• [The problem] What's wanted is a faithful retyping of every entry, pictures excluded.

-------- Input records --------

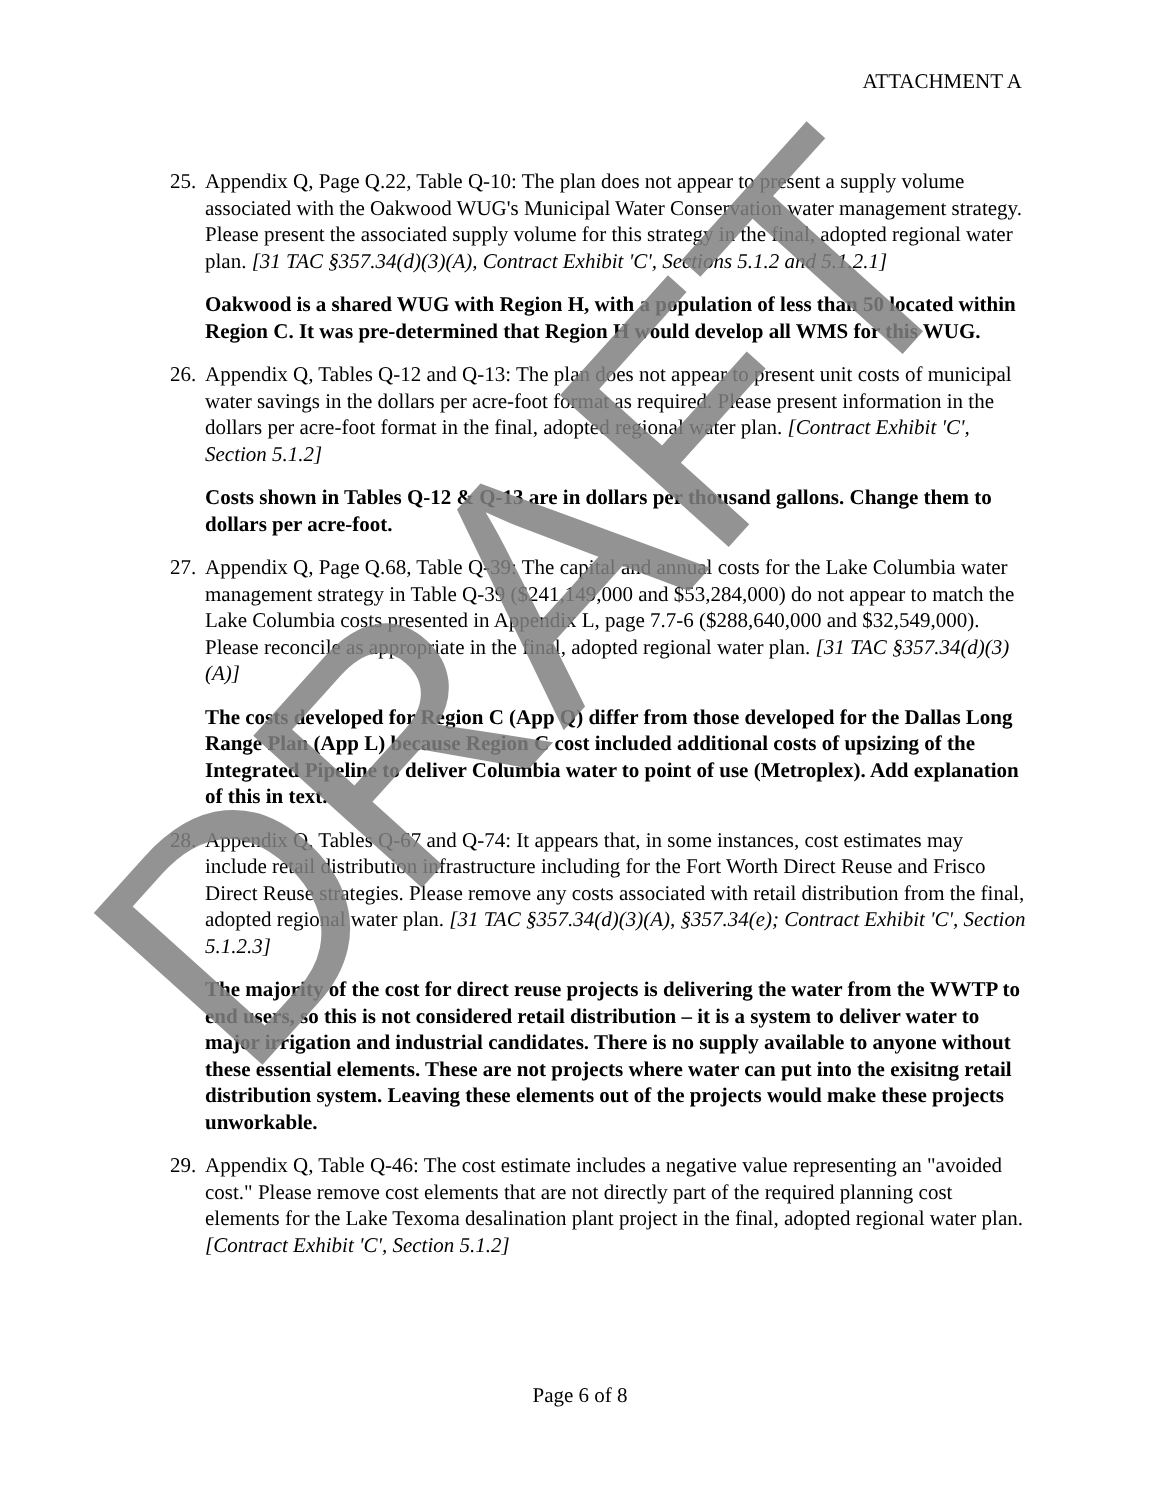ATTACHMENT A
25.
Appendix Q, Page Q.22, Table Q-10: The plan does not appear to present a supply volume associated with the Oakwood WUG's Municipal Water Conservation water management strategy. Please present the associated supply volume for this strategy in the final, adopted regional water plan. [31 TAC §357.34(d)(3)(A), Contract Exhibit 'C', Sections 5.1.2 and 5.1.2.1]
Oakwood is a shared WUG with Region H, with a population of less than 50 located within Region C. It was pre-determined that Region H would develop all WMS for this WUG.
26.
Appendix Q, Tables Q-12 and Q-13: The plan does not appear to present unit costs of municipal water savings in the dollars per acre-foot format as required. Please present information in the dollars per acre-foot format in the final, adopted regional water plan. [Contract Exhibit 'C', Section 5.1.2]
Costs shown in Tables Q-12 & Q-13 are in dollars per thousand gallons. Change them to dollars per acre-foot.
27.
Appendix Q, Page Q.68, Table Q-39: The capital and annual costs for the Lake Columbia water management strategy in Table Q-39 ($241,149,000 and $53,284,000) do not appear to match the Lake Columbia costs presented in Appendix L, page 7.7-6 ($288,640,000 and $32,549,000). Please reconcile as appropriate in the final, adopted regional water plan. [31 TAC §357.34(d)(3)(A)]
The costs developed for Region C (App Q) differ from those developed for the Dallas Long Range Plan (App L) because Region C cost included additional costs of upsizing of the Integrated Pipeline to deliver Columbia water to point of use (Metroplex). Add explanation of this in text.
28.
Appendix Q, Tables Q-67 and Q-74: It appears that, in some instances, cost estimates may include retail distribution infrastructure including for the Fort Worth Direct Reuse and Frisco Direct Reuse strategies. Please remove any costs associated with retail distribution from the final, adopted regional water plan. [31 TAC §357.34(d)(3)(A), §357.34(e); Contract Exhibit 'C', Section 5.1.2.3]
The majority of the cost for direct reuse projects is delivering the water from the WWTP to end users, so this is not considered retail distribution – it is a system to deliver water to major irrigation and industrial candidates. There is no supply available to anyone without these essential elements. These are not projects where water can put into the exisitng retail distribution system. Leaving these elements out of the projects would make these projects unworkable.
29.
Appendix Q, Table Q-46: The cost estimate includes a negative value representing an "avoided cost." Please remove cost elements that are not directly part of the required planning cost elements for the Lake Texoma desalination plant project in the final, adopted regional water plan. [Contract Exhibit 'C', Section 5.1.2]
Page 6 of 8 DRAFT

--------

• [Solution to this exercise]
ATTACHMENT A
25.
Appendix Q, Page Q.22, Table Q-10: The plan does not appear to present a supply volume associated with the Oakwood WUG's Municipal Water Conservation water management strategy. Please present the associated supply volume for this strategy in the final, adopted regional water plan. [31 TAC §357.34(d)(3)(A), Contract Exhibit 'C', Sections 5.1.2 and 5.1.2.1]
Oakwood is a shared WUG with Region H, with a population of less than 50 located within Region C. It was pre-determined that Region H would develop all WMS for this WUG.
26.
Appendix Q, Tables Q-12 and Q-13: The plan does not appear to present unit costs of municipal water savings in the dollars per acre-foot format as required. Please present information in the dollars per acre-foot format in the final, adopted regional water plan. [Contract Exhibit 'C', Section 5.1.2]
Costs shown in Tables Q-12 & Q-13 are in dollars per thousand gallons. Change them to dollars per acre-foot.
27.
Appendix Q, Page Q.68, Table Q-39: The capital and annual costs for the Lake Columbia water management strategy in Table Q-39 ($241,149,000 and $53,284,000) do not appear to match the Lake Columbia costs presented in Appendix L, page 7.7-6 ($288,640,000 and $32,549,000). Please reconcile as appropriate in the final, adopted regional water plan. [31 TAC §357.34(d)(3)(A)]
The costs developed for Region C (App Q) differ from those developed for the Dallas Long Range Plan (App L) because Region C cost included additional costs of upsizing of the Integrated Pipeline to deliver Columbia water to point of use (Metroplex). Add explanation of this in text.
28.
Appendix Q, Tables Q-67 and Q-74: It appears that, in some instances, cost estimates may include retail distribution infrastructure including for the Fort Worth Direct Reuse and Frisco Direct Reuse strategies. Please remove any costs associated with retail distribution from the final, adopted regional water plan. [31 TAC §357.34(d)(3)(A), §357.34(e); Contract Exhibit 'C', Section 5.1.2.3]
The majority of the cost for direct reuse projects is delivering the water from the WWTP to end users, so this is not considered retail distribution – it is a system to deliver water to major irrigation and industrial candidates. There is no supply available to anyone without these essential elements. These are not projects where water can put into the exisitng retail distribution system. Leaving these elements out of the projects would make these projects unworkable.
29.
Appendix Q, Table Q-46: The cost estimate includes a negative value representing an "avoided cost." Please remove cost elements that are not directly part of the required planning cost elements for the Lake Texoma desalination plant project in the final, adopted regional water plan. [Contract Exhibit 'C', Section 5.1.2]
Page 6 of 8 DRAFT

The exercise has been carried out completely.